Quantifying Transcription Factor Enrichment at Target Loci in Live Embryos.

The mechanisms by which transcription factors efficiently search for and occupy their target gene loci within the crowded nuclear environment remain poorly understood. Recent discoveries made using high-resolution live imaging methods have revealed that transcription factors and other nuclear regulatory proteins form high-local concentration assemblies within nuclei. These assemblies, referred to as hubs, condensates, clusters, or foci, enhance how frequently factors bind to chromatin and can thus lead to robust occupancy or enrichment at target loci even in the face of low-affinity chromatin-protein interactions. However, quantifying the enrichment of transcription factors at target loci in live organisms is challenging. Here, we present a full workflow, from sample and microscope preparation to data analysis for calculating transcription factor enrichment at specific gene loci in live Drosophila embryos.
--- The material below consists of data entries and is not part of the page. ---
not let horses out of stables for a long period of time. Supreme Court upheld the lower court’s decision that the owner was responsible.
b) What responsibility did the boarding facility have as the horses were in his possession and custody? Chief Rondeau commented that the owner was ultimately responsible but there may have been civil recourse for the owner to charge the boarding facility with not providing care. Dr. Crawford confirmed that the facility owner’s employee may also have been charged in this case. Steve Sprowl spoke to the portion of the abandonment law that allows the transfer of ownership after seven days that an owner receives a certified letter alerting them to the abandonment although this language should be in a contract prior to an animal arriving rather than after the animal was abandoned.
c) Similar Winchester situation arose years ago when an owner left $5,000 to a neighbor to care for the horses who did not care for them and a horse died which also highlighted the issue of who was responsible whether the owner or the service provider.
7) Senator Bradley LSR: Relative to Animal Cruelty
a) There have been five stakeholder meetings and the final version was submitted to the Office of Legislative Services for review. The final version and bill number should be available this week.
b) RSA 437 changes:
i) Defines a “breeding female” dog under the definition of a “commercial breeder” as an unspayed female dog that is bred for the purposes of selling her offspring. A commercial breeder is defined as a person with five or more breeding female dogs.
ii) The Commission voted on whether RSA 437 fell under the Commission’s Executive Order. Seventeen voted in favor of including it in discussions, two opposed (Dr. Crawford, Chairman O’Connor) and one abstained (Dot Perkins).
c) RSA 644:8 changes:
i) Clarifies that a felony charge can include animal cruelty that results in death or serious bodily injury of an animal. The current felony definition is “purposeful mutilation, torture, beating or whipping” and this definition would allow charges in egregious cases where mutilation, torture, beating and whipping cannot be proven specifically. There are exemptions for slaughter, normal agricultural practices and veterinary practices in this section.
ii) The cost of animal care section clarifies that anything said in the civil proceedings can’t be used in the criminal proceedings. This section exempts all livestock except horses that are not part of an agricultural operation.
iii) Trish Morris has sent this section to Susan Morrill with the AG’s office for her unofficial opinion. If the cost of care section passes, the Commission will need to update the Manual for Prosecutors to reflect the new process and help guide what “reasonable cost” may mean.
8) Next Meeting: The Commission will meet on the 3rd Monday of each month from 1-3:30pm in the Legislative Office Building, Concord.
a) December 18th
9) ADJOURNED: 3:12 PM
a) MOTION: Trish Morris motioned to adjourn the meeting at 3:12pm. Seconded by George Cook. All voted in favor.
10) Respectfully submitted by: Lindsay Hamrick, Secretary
In this method, the radial average fluorescence intensity of a tagged transcription factor centered at the transcription site is used to measure relative transcription factor enrichment. This chapter details how to acquire and analyze data using our pipeline while discussing common pitfalls, appropriate quality controls, and caveats. One key caveat we highlight is the confounding effect of using transcriptional sites too close to the nuclear periphery. For analysis, we present the Python package pyEnRICH, (PYthon framework for Enriched Radial Intensity Calculations for Hubs), and an accompanying tutorial complete with sample data to guide novices and experts through quantification of transcription factor enrichment at active gene loci.